- SUPPLIED TEXT:
↓↓↓
For example, when eBay went big, everyone rushed to empty their attics of 20-year-old baseball cards in the hope they'd strike it rich. Those with true foresight instead invested in Goodyear. Why? eBay caused a billion people to parcel post fifty billion 5-pound packages. Mail trucks careened down any strip of asphalt more than 4 feet wide to deliver those goodies. And all those trucks used lots and lots of tires. Goodyear tires. ebay sellers got $1. ebay buyers got baseball cards. Goodyear got a 150% boost to revenue.

So who wins with the Cloud 1.0? That's simple. Baxter Medical.

Who, you might ask? The Cloud 1.0 relevant product they make is the sterile specimen cup. Y'know, when the nurse hands you the plastic jar and sends you to the bathroom for "the sample".

Why will Cloud 1.0 cause the need for pee containers to skyrocket?

Cloud 1.0 rhetoric convinces CEOs that they don't have the right skillset on their staff. They tell HR to find Cloud-qualified people. Those job seekers interview in droves, and are sent off to the doc-in-a-box for pre-employment drug screening. That way the CEO knows their crazy ideas about computing come from imagination, not mushrooms. So a million nurses call up Baxter asking for more specimen cups.

Those in the know about Cloud 1.0 know it's all about the pee.

Saturday, July 18, 2009

Gartner: Wait, did we say 7 years?

Gartner's gone Private.

Well, when it comes to Cloud 1.0 computing, that is. But not all Gartner-ites have read the memo.

Gartner defines Cloud 1.0 as "a style of computing in which scalable and elastic IT-enabled capabilities are delivered as a service to external customers using Internet technologies."
↑↑↑
- TASK DETAILS:
Continue the blog text about Cloud 1.0 and Gartner, picking up right after its final sentence.

- SOURCE INFORMATION:
↓↓↓
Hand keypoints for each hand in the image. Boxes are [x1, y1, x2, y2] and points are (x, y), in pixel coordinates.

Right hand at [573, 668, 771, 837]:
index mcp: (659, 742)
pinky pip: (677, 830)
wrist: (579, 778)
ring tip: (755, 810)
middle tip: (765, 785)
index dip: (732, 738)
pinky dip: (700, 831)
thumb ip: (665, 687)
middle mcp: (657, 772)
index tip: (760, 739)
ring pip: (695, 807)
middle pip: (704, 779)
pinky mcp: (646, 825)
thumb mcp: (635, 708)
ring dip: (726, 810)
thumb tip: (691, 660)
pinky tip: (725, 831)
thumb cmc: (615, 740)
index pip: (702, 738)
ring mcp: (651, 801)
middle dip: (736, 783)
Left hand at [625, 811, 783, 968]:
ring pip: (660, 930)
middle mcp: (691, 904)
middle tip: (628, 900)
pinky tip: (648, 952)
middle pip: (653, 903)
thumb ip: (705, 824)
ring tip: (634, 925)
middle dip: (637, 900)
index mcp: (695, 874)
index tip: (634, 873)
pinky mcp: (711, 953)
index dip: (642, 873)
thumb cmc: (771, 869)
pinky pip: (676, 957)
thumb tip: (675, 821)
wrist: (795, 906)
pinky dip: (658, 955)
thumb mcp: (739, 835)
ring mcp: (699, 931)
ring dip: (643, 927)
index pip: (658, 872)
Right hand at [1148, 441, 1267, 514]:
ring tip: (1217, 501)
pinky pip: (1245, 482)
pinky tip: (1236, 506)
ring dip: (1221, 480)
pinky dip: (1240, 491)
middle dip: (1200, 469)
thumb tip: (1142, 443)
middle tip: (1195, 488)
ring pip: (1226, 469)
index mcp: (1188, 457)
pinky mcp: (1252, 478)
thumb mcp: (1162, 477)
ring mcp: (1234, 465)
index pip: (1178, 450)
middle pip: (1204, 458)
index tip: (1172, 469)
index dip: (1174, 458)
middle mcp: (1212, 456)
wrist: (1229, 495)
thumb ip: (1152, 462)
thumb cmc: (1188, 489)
↑↑↑
- RESPONSE TO THE TASK:
And if you don't like that definition...well, get over it, they say.

Since Gartner's competitors in the IT think-tank market are now turing to 15-year-olds for insight, I'm comfortable with Gartner's definition.

Actually, this is just their most recent defintion. Last year, Gartner defined it slightly differently. Back then, Clouds had to be "massive". Not anymore, they say. (I suspect that's because Gartner staffers couldn't couldn't get management to sign off on iPhones as Cloud research expenses if only "massive" things were included.)

They also dropped the need for a Cloud to service multiple customers. Just one is fine now.

No longer massive...Servicing just one customer...Hmm, all Gartner really did was shift their focus away from public clouds to private clouds. After all, "Private" is the new Cloud 1.0 buzzword.

Of course, there are detractors. Thomas Bittman, the same guy who invites you to "get over it" if you don't like Gartner's definition, admits that he doesn't like it too well either. He says private Clouds are just a placeholder , presumably until Apple releases iClouds.

Anyhoo, it looks like Gartner did send everyone the wrong Outlook reminder about buying Clouds. In February, Gartner predicted that the Cloud would be ready for mainstream adoption in precisely 7 years. Four months later, their June report said mainstream adoption would commence...immediately.

Want Cloud 1.0? Gartner says grab your checkbook, it's time to buy. Unless you're paying with PayPal, in which case you might have to wait 7 years.

Tuesday, July 14, 2009

Uptime Up There


Microsoft opened a window today to let Cloud 1.0 seep in a little.

How much does a Microsoft Cloud cost? Renting computer time from Redmond will set you back about 12 cents an hour. Twelve cents an hour, times 8 hours a day, 5 days a week, for one year will set you back...exactly the price of a Windows Vista license. (Coincidence? No, as I've talked about before, coincidences don't happen with Cloud 1.0 technologies. )

That's not the big news, though. Microsoft took the opportunity to reveal their planned Service Level Agreements while at their Partner Confab in New Orleans -- a city well known for its fault-tolerance.

What uptime promise will Microsoft give you? Well, as long as you load your apps in more than one place -- none of them being Poland -- they promise that 99% of the time, both places won't simultaneously lose their Internet connections.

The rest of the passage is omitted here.